The solution to this problem is to rid yourself of jQuery addiction. jQuery is a great, time-saving convenience, but it’s overused. With today’s browsers, it is often not necessary to use it for simple tasks, because these types of tasks have robust, native implementations that perform jQuery-like functionalities themselves. So, again, try to stick with native JavaScript whenever possible.

Blown Third Party Scripts

Whenever you add a third party script to your website, you are responsible for tracking the size of that script and making sure the code is as lean as possible. Third-party scripts generally come in two flavors: dynamically loaded, such as Google Analytics, or compiled with your application code, such as NPM modules† Both packages can add unnecessary baggage to your website. Dynamically loaded scripts have the added disadvantage of sometimes slowing down your site by: render blockingessentially causing your website to wait for Google’s servers to respond before loading your own site.

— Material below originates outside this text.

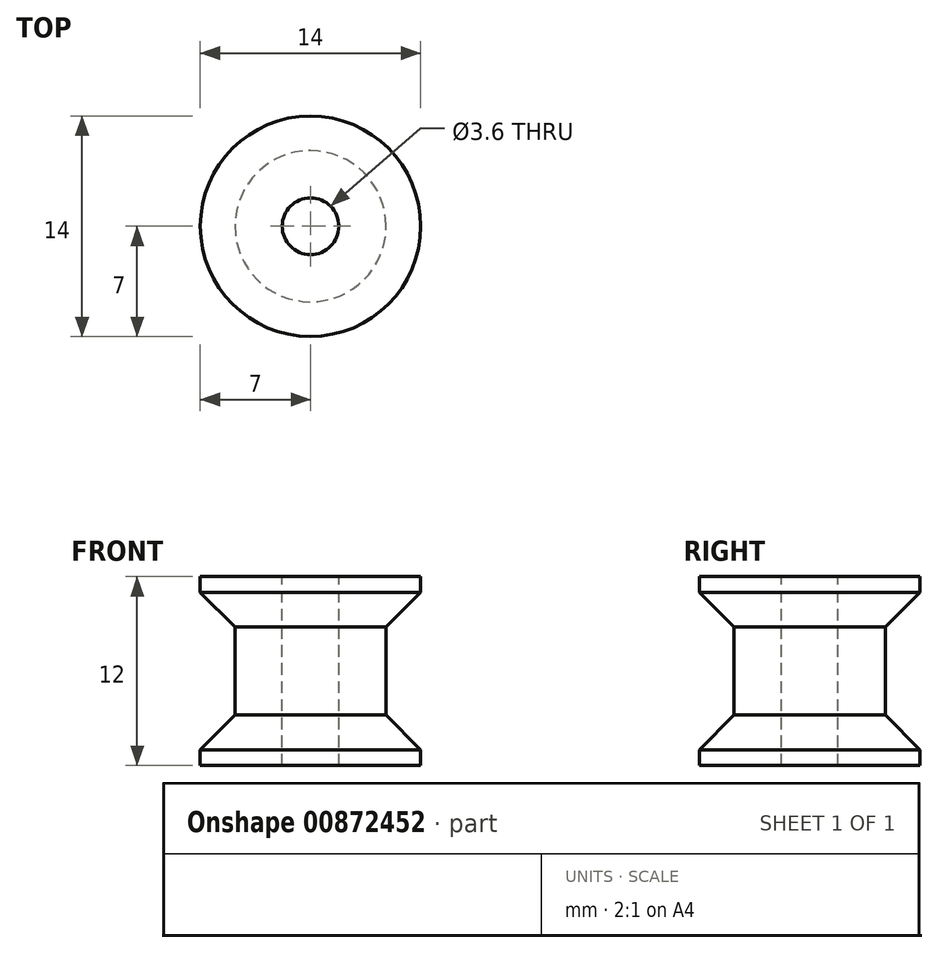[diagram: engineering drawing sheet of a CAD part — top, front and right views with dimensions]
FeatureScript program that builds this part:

To reduce this type of bloating, limit the use of monitoring scripts and keep a close eye on your NPM packets. Third-party tracking code is responsible for much of the increase in JS weight on the web. Web users are still often held hostage by websites that insist on loading mountains of cookie tracking ad code before the page is even usable. Beware of scripts that cause your website to make a lot of requests to ad trackers, as they can put the speed of your website in the hands of Google.

When it comes to NPM packages, keep track of your dependencies and their weight. Before adding a new dependency to your application, use a site like this one to test the size. You don’t have to obsessively track your dependencies this way, but as a rule of thumb, if you’re adding more than 100KB of minified JS to your site, you’ll have to dig a little deeper into why that script needs so many lines.

More in Software EngineeringYou can use artificial intelligence to fix your broken code

To leave‘s De-Bloat the Web!

JavaScript bloat is a widespread problem. As technical professionals and web developers, our job is to manage and control it. By following the simple steps above, you should have a blueprint for properly choosing the scripts needed for your website and optimizing the ones you do want to use.

Leave a Comment

Your email address will not be published.